*WORK TO COMPLETE:*
Copy the lines word for word, starting with the first line of the records and ending with the line that contains "Which series has the largest range".

Figure understanding tasks
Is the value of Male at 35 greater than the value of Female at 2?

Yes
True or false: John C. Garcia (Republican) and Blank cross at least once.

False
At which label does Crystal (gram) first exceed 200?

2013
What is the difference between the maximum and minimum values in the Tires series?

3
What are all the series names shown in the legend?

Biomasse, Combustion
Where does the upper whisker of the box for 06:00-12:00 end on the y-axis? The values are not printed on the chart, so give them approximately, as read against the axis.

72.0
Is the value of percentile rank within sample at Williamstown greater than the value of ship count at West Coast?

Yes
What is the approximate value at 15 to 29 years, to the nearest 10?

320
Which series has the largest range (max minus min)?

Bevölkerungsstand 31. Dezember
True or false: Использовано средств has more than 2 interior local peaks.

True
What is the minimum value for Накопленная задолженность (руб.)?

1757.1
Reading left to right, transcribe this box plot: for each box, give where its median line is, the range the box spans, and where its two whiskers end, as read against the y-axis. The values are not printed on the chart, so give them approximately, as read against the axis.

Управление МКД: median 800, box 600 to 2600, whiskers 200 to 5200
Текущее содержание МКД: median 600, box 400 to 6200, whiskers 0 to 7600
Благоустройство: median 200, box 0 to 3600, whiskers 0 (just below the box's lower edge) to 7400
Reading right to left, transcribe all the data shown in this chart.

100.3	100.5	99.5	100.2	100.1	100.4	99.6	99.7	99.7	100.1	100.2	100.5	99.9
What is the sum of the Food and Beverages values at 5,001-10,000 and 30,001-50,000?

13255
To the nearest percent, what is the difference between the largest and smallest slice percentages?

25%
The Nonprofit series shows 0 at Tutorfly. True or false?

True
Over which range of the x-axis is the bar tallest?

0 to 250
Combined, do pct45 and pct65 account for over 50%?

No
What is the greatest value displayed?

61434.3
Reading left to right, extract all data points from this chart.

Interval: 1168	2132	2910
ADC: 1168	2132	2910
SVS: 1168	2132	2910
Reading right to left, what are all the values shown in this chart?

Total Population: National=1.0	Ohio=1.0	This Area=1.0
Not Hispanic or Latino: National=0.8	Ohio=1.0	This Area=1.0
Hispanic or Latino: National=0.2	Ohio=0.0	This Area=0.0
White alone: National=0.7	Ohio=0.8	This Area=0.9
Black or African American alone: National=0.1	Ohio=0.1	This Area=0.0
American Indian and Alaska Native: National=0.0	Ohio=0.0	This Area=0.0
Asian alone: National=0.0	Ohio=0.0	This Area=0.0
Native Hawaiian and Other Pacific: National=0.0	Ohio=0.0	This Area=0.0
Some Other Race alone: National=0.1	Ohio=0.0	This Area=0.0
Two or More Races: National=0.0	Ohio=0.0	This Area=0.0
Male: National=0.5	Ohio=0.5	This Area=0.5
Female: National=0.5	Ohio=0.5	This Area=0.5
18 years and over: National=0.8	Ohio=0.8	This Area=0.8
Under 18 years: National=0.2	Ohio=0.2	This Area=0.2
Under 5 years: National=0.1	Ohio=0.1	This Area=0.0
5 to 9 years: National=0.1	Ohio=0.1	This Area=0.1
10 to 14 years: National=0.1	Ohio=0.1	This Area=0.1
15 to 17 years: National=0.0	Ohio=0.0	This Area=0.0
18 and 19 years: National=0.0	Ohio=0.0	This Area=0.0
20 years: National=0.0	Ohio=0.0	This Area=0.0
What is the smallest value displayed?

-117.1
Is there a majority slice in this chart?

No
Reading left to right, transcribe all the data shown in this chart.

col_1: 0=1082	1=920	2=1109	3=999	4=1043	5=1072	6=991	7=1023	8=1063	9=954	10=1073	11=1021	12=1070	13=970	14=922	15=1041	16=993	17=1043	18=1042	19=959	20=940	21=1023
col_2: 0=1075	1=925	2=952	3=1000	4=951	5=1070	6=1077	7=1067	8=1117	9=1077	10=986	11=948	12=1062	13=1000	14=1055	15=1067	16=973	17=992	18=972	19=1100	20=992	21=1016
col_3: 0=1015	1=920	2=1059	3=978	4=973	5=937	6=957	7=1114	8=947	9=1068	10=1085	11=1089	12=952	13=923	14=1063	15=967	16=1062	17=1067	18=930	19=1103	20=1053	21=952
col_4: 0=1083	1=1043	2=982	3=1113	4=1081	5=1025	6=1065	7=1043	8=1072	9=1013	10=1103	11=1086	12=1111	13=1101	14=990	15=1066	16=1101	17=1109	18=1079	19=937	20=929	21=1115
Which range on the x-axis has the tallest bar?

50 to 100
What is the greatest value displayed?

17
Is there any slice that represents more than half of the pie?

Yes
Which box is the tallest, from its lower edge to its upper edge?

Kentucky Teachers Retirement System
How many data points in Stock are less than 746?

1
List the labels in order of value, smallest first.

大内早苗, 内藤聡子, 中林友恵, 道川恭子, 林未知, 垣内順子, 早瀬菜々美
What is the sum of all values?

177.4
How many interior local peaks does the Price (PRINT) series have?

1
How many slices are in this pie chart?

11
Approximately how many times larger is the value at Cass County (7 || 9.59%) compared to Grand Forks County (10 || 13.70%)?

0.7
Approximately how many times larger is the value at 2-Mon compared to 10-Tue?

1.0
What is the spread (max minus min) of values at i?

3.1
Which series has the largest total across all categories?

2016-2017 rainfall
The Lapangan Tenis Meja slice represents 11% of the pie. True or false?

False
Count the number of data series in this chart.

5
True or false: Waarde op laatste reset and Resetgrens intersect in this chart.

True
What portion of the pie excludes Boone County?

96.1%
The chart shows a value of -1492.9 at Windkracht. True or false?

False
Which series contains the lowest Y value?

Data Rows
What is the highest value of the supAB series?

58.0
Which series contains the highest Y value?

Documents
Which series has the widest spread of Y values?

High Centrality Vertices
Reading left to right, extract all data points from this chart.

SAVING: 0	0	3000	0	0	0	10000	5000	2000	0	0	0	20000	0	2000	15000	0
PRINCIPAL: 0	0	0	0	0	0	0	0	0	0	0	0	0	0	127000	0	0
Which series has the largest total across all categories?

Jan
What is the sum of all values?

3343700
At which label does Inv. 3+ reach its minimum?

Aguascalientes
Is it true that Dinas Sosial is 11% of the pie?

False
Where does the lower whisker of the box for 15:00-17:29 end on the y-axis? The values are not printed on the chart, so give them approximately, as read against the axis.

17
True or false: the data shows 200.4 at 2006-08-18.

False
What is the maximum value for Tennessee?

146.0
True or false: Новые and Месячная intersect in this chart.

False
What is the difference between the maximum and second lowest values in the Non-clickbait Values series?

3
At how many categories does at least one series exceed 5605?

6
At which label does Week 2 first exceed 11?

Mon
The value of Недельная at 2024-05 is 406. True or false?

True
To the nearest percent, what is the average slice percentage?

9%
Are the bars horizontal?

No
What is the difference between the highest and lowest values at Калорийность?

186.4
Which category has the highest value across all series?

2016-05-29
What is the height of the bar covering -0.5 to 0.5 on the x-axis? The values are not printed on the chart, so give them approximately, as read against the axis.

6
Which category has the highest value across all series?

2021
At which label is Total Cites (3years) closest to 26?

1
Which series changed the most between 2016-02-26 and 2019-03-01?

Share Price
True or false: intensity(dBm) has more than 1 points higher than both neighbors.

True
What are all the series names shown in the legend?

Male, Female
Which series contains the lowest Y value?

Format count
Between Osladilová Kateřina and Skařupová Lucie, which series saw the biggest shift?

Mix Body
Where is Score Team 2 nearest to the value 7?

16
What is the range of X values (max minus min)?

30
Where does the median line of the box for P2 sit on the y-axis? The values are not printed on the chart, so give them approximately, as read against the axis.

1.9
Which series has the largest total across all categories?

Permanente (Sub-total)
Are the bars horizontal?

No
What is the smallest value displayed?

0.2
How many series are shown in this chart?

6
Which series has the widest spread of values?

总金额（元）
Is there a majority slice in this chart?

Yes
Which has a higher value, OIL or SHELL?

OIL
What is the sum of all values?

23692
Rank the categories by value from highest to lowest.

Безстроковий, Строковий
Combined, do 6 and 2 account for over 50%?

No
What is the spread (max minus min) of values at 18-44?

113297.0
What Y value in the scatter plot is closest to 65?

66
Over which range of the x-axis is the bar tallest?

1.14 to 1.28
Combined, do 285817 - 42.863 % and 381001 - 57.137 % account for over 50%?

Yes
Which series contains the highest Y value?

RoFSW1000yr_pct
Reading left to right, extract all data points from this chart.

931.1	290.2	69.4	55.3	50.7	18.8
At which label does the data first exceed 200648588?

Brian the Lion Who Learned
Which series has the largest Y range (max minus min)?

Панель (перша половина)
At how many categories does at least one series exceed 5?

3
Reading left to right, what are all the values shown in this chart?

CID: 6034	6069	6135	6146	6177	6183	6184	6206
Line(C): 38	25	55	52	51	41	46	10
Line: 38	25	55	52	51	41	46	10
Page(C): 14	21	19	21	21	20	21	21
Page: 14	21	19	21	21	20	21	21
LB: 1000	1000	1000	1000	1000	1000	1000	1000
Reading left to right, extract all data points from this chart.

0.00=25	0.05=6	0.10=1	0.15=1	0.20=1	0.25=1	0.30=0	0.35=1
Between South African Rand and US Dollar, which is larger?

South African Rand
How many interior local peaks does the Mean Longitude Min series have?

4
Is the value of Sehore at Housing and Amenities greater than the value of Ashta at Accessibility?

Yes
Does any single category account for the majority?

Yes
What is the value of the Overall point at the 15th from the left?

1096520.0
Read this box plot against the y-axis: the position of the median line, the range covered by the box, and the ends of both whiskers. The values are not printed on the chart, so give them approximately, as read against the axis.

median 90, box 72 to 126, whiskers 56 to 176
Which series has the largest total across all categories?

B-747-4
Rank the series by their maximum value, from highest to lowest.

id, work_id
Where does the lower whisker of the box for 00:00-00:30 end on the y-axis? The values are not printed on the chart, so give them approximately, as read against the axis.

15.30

*YOUR RESPONSE:*
Is the value of Male at 35 greater than the value of Female at 2?

Yes
True or false: John C. Garcia (Republican) and Blank cross at least once.

False
At which label does Crystal (gram) first exceed 200?

2013
What is the difference between the maximum and minimum values in the Tires series?

3
What are all the series names shown in the legend?

Biomasse, Combustion
Where does the upper whisker of the box for 06:00-12:00 end on the y-axis? The values are not printed on the chart, so give them approximately, as read against the axis.

72.0
Is the value of percentile rank within sample at Williamstown greater than the value of ship count at West Coast?

Yes
What is the approximate value at 15 to 29 years, to the nearest 10?

320
Which series has the largest range (max minus min)?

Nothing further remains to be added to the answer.